On-site training may seem antiquated, but if you're later stage and have the resources, building a team that offers on-site training for customers is immensely valuable. In the remote-first era, you can pick a location near the company's ostensible headquarters and encourage their teams to fly in and receive the training. You can work with your stakeholder to identify attendees, invite neighboring teams, and start building profiles of everyone at your client.

On-site training is time-consuming, but high-touch. If you have a high price point, enterprise product, it can be an incredible value-add to the business relationship. The cost of training may be negligible compared to the opportunity of new business within and across your existing accounts.

Training formats

Start small and grow from there.

Training can take on many forms, but fortunately if you follow my mantra of content repurposing, it won't be as complicated as you imagine:

  • Short, bite-sized videos organized into larger modules, which in turn are organized into sections.
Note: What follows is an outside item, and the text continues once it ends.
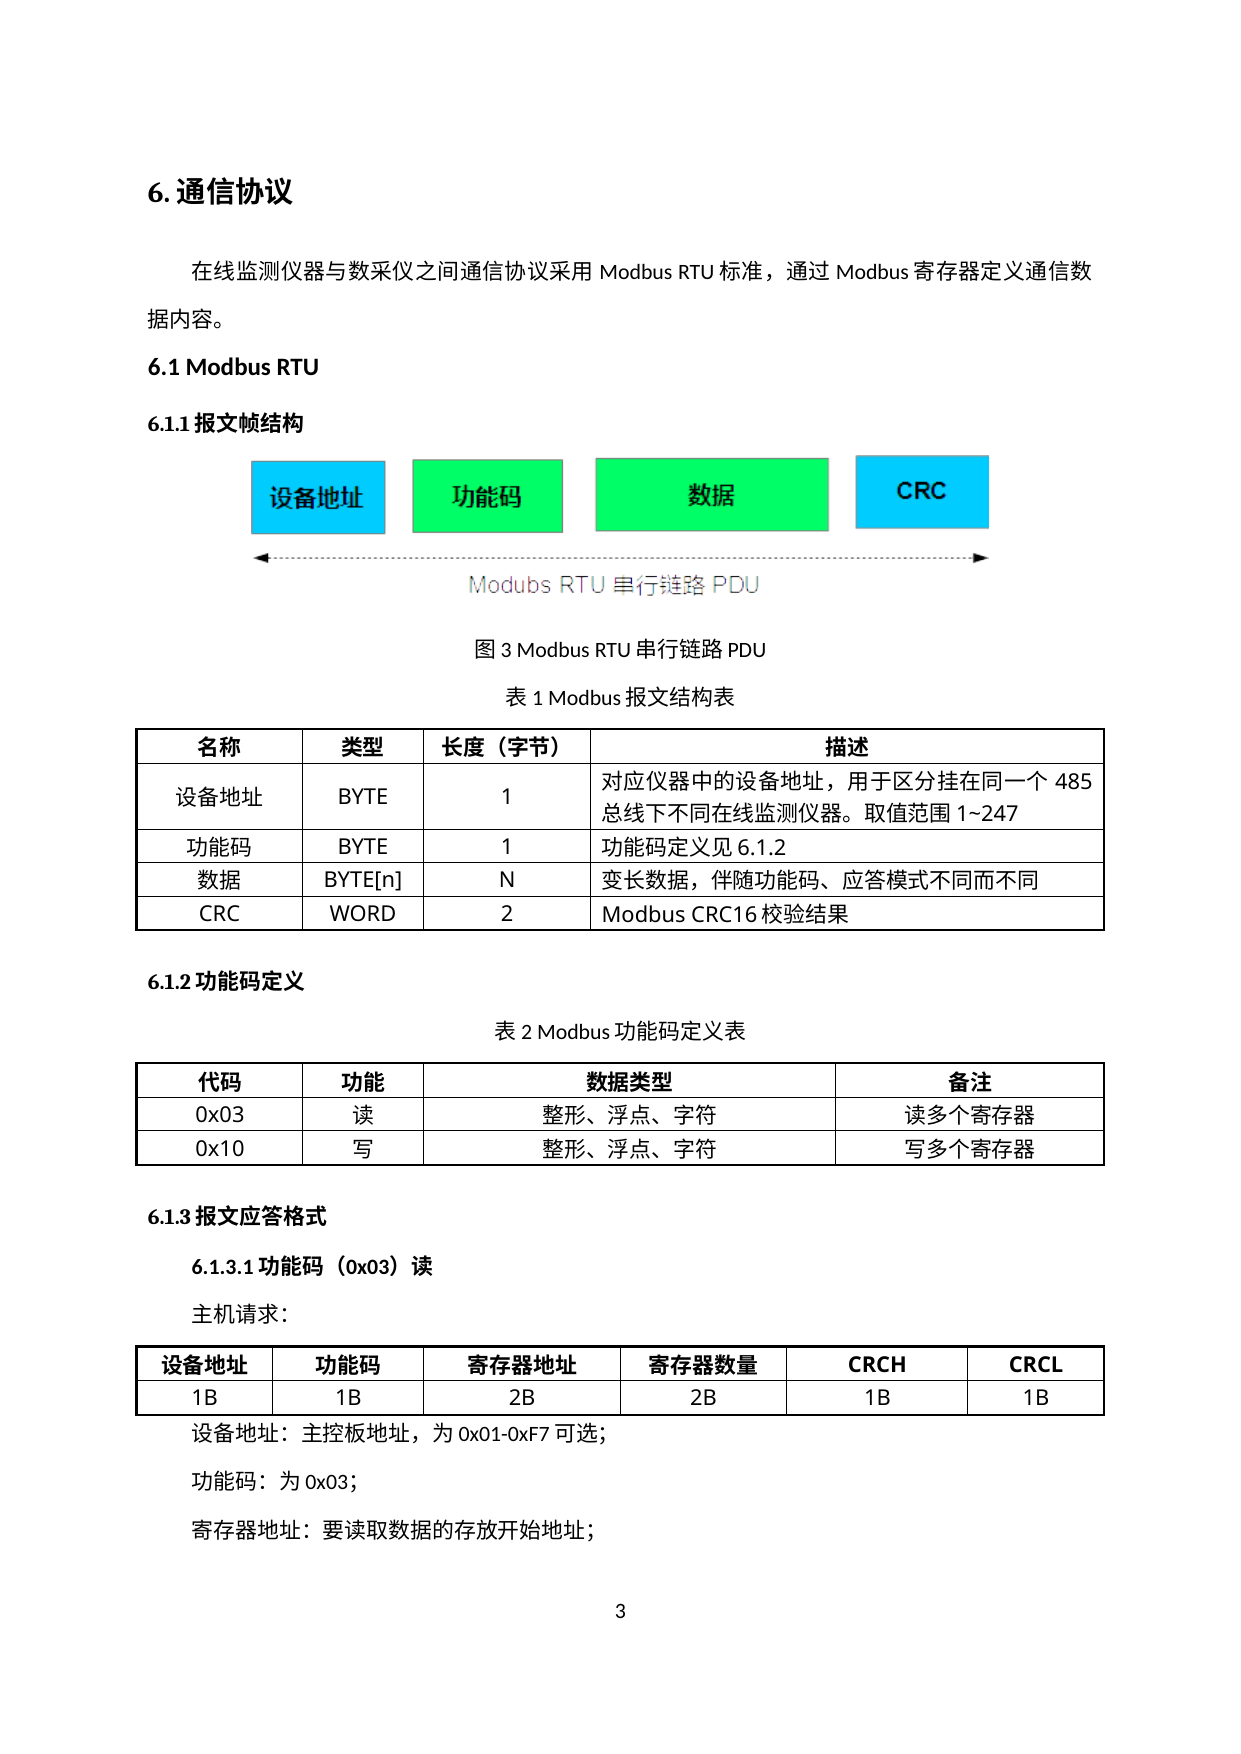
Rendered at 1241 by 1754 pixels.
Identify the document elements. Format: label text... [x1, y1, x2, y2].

Short video is imperative. We all have Zoom fatigue. Enable people to watch your videos in 5-10 minute chunks. Video is great for technical explanations.
  • Don't forget written content. For background topics, give people background reading. Reuse your blog posts and whitepapers. Take your EBooks, slap a different cover on the front, and offer them as pre-reads.
  • Infographics and interactive content are also really good ways to break up the monotony of training.
  • Hands-on exercises. You can easily repurpose your tutorials into exercises developers need to do to demonstrate mastery of a topic.

Use data to understand where people are spending the most time. Build more content for these modules. Give the people what they want.

Summary

Training is a powerful tool to help you build stronger business relationships with your cloud customers. It's a customer-friendly way to give developers pertinent information about your problem space and establish your technical bonafides. And it's a fantastic way to gain intelligence about your accounts.